Twitter will roll out a similar voter registration tool Tuesday, a company spokesman said.
Facebook reminded users to sign up by placing reminders at the top of newsfeeds and by allowing users to declare to their friends that they had registered. SnapChat ran in-house advertisements featuring celebrities like actors Jared Leto, Jimmy Fallon and Dwayne Johnson and the singer Ciara.
“Going back to 2008, we’ve been reminding people on Facebook to vote on Election Day and directing them to information on where to vote,” said Samidh Chakrabarti, who manages civic engagement products for Facebook. “This is the natural next step.”
As the reminders began appearing on social sites, several state offices reported record interest in their websites. 
On Friday, Georgia Secretary of State Brian Kemp said his state’s online registration system recorded a 2,500 percent increase in the number of requests it received compared to the same date last year. More than 16,000 Georgia voters sought to update their information or register to vote that day, said Candice Broce, the office’s spokeswoman.
In Kentucky, more than 25,000 residents updated their registration, including 4,700 who signed up for the first time, Secretary of State Alison Lundergan Grimes’s office said Monday. More than 30,000 Indiana voters registered online over the weekend, according to Secretary of State Connie Lawson’s office. 
Minnesota Secretary of State Steve Simon said 47,000 residents updated their registrations or registered for the first time over the weekend. On Friday alone, almost 27,000 users accessed the system — nearly four times higher than the previous one-day record.
Almost 200,000 registered voters in California created or updated their records on Monday alone. Secretary of State Alex Padilla said it was the second most active day since his state’s online registration site was created.
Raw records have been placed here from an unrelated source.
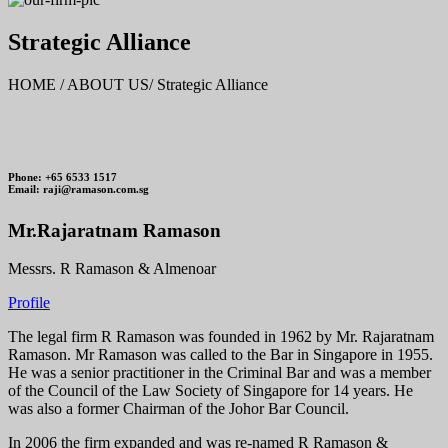
Strategic Alliance
HOME / ABOUT US/ Strategic Alliance
Phone: +65 6533 1517
Email: raji@ramason.com.sg
Mr.Rajaratnam Ramason
Messrs. R Ramason & Almenoar
Profile
The legal firm R Ramason was founded in 1962 by Mr. Rajaratnam
Ramason. Mr Ramason was called to the Bar in Singapore in 1955.
He was a senior practitioner in the Criminal Bar and was a member
of the Council of the Law Society of Singapore for 14 years. He
was also a former Chairman of the Johor Bar Council.
In 2006 the firm expanded and was re-named R Ramason &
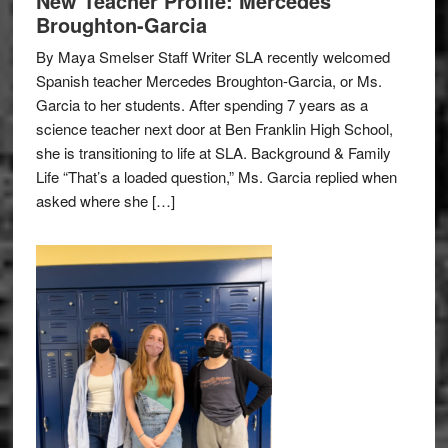
New Teacher Profile: Mercedes
Broughton-Garcia
By Maya Smelser Staff Writer SLA recently welcomed
Spanish teacher Mercedes Broughton-Garcia, or Ms.
Garcia to her students. After spending 7 years as a
science teacher next door at Ben Franklin High School,
she is transitioning to life at SLA. Background & Family
Life “That’s a loaded question,” Ms. Garcia replied when
asked where she […]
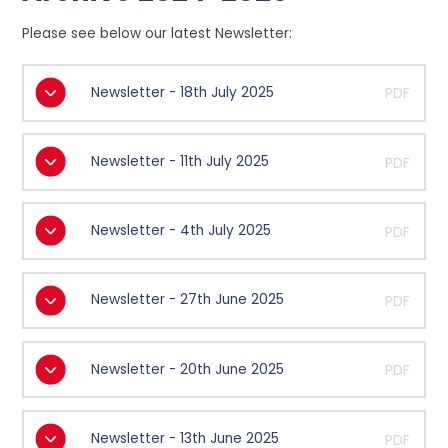
Please see below our latest Newsletter:
Newsletter - 18th July 2025
PDF
Newsletter - 11th July 2025
PDF
Newsletter - 4th July 2025
PDF
Newsletter - 27th June 2025
PDF
Newsletter - 20th June 2025
PDF
Newsletter - 13th June 2025
PDF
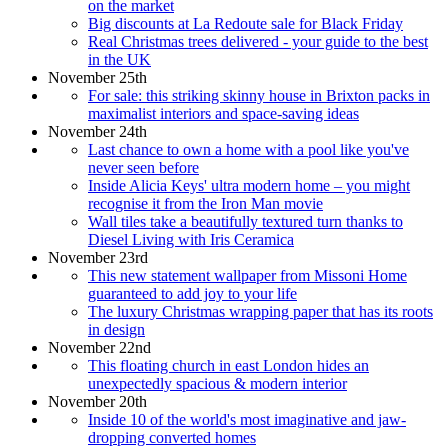
on the market
Big discounts at La Redoute sale for Black Friday
Real Christmas trees delivered - your guide to the best
in the UK
November 25th
For sale: this striking skinny house in Brixton packs in
maximalist interiors and space-saving ideas
November 24th
Last chance to own a home with a pool like you've
never seen before
Inside Alicia Keys' ultra modern home – you might
recognise it from the Iron Man movie
Wall tiles take a beautifully textured turn thanks to
Diesel Living with Iris Ceramica
November 23rd
This new statement wallpaper from Missoni Home
guaranteed to add joy to your life
The luxury Christmas wrapping paper that has its roots
in design
November 22nd
This floating church in east London hides an
unexpectedly spacious & modern interior
November 20th
Inside 10 of the world's most imaginative and jaw-
dropping converted homes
Other states are still sifting through data, though many expected to set similar one-day records. 
This isn’t the first time Facebook has tried to gin up new registrants: When the company mounted a similar campaign to register voters ahead of the presidential primary in May, almost 200,000 California voters updated their registrations or signed up to vote. Washington recorded its own one-day record during a registration campaign in March.
Data from those past campaigns suggests younger voters are most susceptible to registration drives on social media networks. In California, more than 60 percent of those who signed up or updated registrations were under the age of 35, and a third were under 25.